Os nervos cranianos projetam-se de ambos os lados do corpo central. Visto como uma única unidade, o corpo central e os nervos cranianos se assemelham a um minúsculo crustáceo, como uma lagosta ou um caranguejo, com braços, pernas e garras salientes.
Notavelmente, a estrutura do cérebro do Coccocephalus indica um padrão mais complicado de evolução do cérebro dos peixes do que é sugerido pelas espécies viventes sozinhas, de acordo com os autores.
“Essas características dão ao fóssil um valor real na compreensão dos padrões de evolução do cérebro, ao invés de ser simplesmente uma curiosidade de preservação inesperada,” disse Figueroa.
Por exemplo, todos os peixes vivos com nadadeiras raiadas têm um cérebro evertido, o que significa que os cérebros dos peixes embrionários se desenvolvem dobrando os tecidos de dentro do embrião para fora, como uma meia virada do avesso.
Todos os outros vertebrados têm cérebros evaginados, o que significa que o tecido neural em cérebros em desenvolvimento se dobra para dentro.

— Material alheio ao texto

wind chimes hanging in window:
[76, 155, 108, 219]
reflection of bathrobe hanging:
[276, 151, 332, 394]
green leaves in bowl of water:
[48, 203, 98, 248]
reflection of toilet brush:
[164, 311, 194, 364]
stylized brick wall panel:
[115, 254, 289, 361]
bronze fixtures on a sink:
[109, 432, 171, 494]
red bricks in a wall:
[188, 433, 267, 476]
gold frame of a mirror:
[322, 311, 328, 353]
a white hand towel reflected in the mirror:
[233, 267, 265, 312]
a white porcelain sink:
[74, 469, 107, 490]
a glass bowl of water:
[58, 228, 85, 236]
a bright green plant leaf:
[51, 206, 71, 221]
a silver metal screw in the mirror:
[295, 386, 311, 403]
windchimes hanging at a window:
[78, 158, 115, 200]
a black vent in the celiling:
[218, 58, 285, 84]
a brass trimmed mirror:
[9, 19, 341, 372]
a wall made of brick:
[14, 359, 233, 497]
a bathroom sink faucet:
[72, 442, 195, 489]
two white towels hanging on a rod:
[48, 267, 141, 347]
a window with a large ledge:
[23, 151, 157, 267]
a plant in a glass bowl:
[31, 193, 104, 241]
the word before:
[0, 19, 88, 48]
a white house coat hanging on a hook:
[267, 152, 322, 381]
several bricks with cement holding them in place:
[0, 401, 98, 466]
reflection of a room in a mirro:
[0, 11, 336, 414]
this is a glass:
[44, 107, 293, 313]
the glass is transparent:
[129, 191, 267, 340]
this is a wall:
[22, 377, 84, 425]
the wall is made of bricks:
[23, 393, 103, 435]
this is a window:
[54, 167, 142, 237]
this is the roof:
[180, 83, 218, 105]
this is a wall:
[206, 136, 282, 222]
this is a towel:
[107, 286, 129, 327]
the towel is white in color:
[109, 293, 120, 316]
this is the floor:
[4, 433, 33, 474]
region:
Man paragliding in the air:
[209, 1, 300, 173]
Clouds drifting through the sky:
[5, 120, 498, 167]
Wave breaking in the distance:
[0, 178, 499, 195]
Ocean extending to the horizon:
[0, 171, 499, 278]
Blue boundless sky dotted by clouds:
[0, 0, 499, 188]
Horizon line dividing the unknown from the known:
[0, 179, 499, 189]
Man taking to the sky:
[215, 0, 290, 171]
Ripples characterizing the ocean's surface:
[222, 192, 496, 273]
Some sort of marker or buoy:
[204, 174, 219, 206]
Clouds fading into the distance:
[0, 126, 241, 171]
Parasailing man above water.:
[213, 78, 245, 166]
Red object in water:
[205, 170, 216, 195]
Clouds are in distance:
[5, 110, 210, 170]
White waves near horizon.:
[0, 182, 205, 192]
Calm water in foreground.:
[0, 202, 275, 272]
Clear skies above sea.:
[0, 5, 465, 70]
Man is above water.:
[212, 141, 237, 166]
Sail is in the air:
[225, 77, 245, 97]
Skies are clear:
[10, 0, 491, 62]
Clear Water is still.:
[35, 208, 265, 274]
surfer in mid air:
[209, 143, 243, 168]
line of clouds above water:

“Ao contrário de todos os peixes vivos com nadadeiras raiadas, o cérebro do Coccocephalus se dobra para dentro,” disse Figueroa. “Portanto, este fóssil captura um momento importante da evolução do cérebro destes peixes, antes do surgimento de muitas das características encontradas em espécies viventes.”
Comparações com peixes viventes mostraram que o cérebro de Coccocephalus é mais semelhante aos cérebros de esturjões e peixes espátula, que são frequentemente chamados de peixes “primitivos” porque divergiram de todos os outros peixes vivos com nadadeiras raiadas há mais de 300 milhões de anos.
Figueroa e Friedman disseram que a descoberta destaca a importância de preservar espécimes em museus de paleontologia e zoologia.
“Esse fóssil apresenta preservação excepcional de tecidos moles, mas tais estruturas não haviam sido evidenciadas até hoje, mesmo esse fóssil tendo sido estudado por diversos pesquisadores ao longo de mais de um século,” disse Figueroa. “Isso demonstra a importância da preservação do patrimônio natural, o que inclui fósseis, em museus e coleções públicas.”
No Brasil, existem centenas de coleções de fósseis espalhadas por todo território nacional.
“Ainda existe muito a ser descoberto nas gavetas de museus e instituições brasileiras,” ele disse. “É por isso que manter os espécimes físicos é tão importante. Porque quem sabe, em 100 anos, o que as pessoas poderão fazer com os fósseis em nossas coleções agora.”